Beyazbiber: Karabiber bitkisinin iyice olgunlaşmış meyveleridir. Bu taneler bir süre deniz suyunda ya da kireçli suda bekletilir. Sonra kabukları soyulup içi kurutulur. Beyazbiber, karabiberden daha keskin kokuludur ama tadı karabibere göre daha hafiftir.
Biberiye: Balık buğulama, soslu tavuk, et yemekleri, haşlama et ve sebzelerde bir tutam biberiye yemekle beraber pişirilip sonra çıkarılır. Ayrıca mantar sote yapılırken aynı yöntemle pişirilir. Patates, omlet, çorba, sos, salata, kabak ve domatesli yemeklerde kullanılır.
Çörekotu: Her türlü ekmek, pide, sandviç, kek, kuru pasta ve kurabiyelerin üzerine konularak değerlendirilir. Tohumları gaz söktürücü, uyarıcı ve idrar söktürücü olarak kullanılır. Güzel kokusu sebebiyle müshil ilaçlarının içine ilave edilen çörekotu, iyi bir lezzet ve koku değiştiricidir.

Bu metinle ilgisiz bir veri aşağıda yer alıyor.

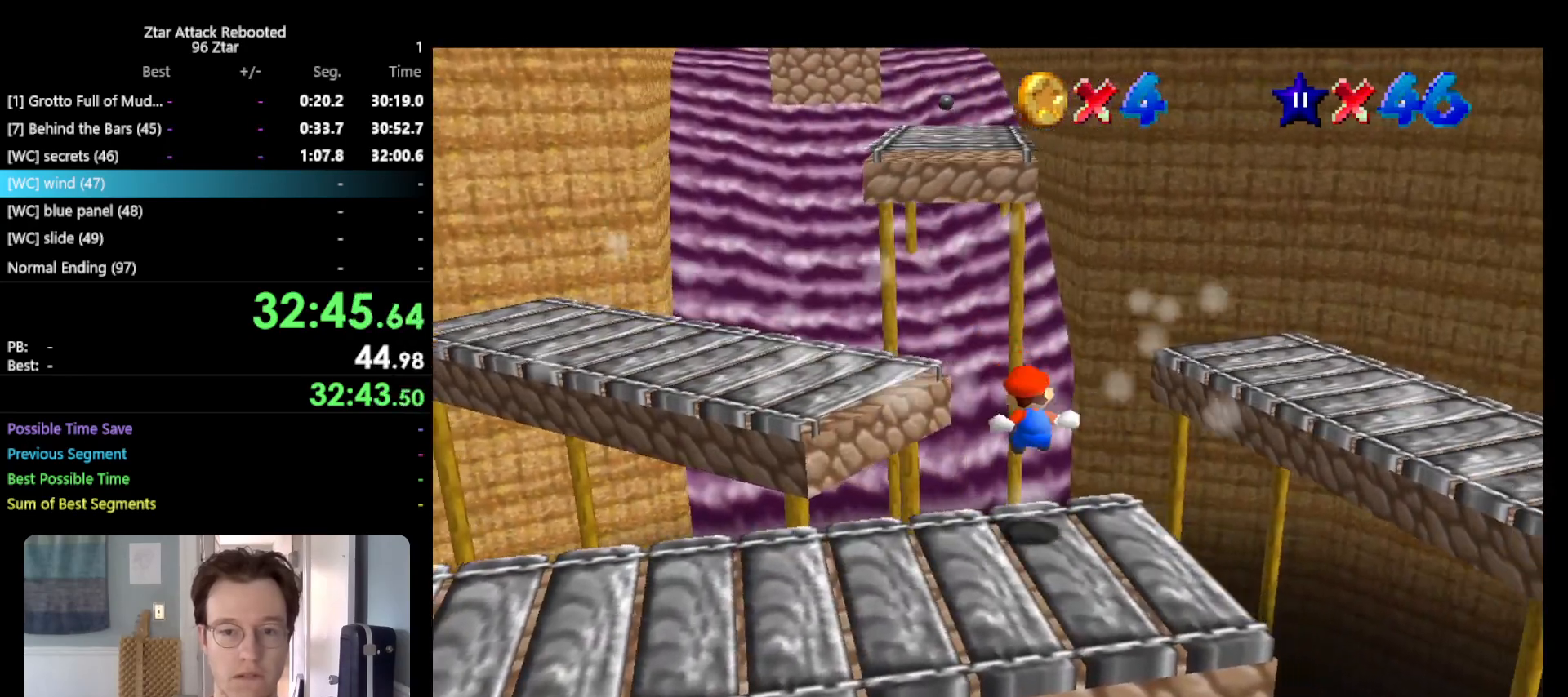
{"buttons": ["A"], "left_stick": "left", "events": [[100, "Z", "up"], [233, "left_stick", "left"], [417, "A", "down"]]}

Defne yaprağı: Balık çorbası, et suyu ve şehriyeli çorbalarda, barbekü, spaghetti ve domates soslarının hazırlanmasında, buğulamalarda, her türlü et ve sebze yemeklerinde kullanılır. Bazı likörlerin bileşimine girer. Meyveleri mide ve sinir ağrılarına iyi gelir.
Fesleğen: Her türlü soslu sebze ve et yemeklerinde, çorba, domatesli sos, kuzu, dana, balık etleri, lahanalı yemekler, yeşil salata, çeşitli çerezlerde ve omletlerde kullanılır.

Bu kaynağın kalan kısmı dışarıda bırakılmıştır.